Line count for the string "verschemes" in the records below: report that figure and nothing else.

+++ Supplied data

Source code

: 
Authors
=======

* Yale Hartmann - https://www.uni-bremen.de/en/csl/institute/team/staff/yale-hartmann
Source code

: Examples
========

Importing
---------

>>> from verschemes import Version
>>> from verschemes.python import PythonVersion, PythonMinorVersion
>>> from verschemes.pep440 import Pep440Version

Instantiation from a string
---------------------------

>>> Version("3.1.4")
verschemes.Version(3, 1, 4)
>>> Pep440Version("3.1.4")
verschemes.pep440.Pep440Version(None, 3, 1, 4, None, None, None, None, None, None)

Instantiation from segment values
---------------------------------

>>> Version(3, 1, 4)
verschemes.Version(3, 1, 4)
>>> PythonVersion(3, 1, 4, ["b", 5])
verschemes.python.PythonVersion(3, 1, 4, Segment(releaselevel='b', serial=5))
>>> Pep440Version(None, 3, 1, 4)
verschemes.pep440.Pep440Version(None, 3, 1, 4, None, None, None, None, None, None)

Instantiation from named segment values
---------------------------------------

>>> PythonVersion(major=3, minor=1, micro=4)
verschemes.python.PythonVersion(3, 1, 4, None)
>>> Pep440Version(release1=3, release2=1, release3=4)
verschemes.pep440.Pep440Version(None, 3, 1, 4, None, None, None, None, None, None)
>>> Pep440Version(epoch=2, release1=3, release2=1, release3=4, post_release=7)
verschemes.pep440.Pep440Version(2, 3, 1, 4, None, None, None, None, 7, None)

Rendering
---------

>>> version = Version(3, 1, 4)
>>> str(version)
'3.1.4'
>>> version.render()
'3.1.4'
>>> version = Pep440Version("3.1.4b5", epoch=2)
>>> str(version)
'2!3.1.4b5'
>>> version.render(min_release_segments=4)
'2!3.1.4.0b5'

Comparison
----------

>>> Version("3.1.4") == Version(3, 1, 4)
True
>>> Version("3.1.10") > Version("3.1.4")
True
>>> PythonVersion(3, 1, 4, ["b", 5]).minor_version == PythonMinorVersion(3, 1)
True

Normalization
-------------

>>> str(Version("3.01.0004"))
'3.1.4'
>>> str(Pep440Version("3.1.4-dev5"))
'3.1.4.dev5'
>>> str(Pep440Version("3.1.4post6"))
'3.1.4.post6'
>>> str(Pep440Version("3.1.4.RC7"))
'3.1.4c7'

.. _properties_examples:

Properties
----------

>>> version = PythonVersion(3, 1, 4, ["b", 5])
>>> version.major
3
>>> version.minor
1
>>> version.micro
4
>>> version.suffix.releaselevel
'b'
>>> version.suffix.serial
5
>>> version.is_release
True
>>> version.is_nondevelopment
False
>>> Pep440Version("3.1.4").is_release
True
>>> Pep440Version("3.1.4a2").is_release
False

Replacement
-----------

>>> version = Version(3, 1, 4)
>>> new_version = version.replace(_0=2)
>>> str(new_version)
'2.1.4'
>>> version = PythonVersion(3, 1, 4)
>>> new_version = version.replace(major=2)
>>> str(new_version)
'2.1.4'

++++++

■ Written response
11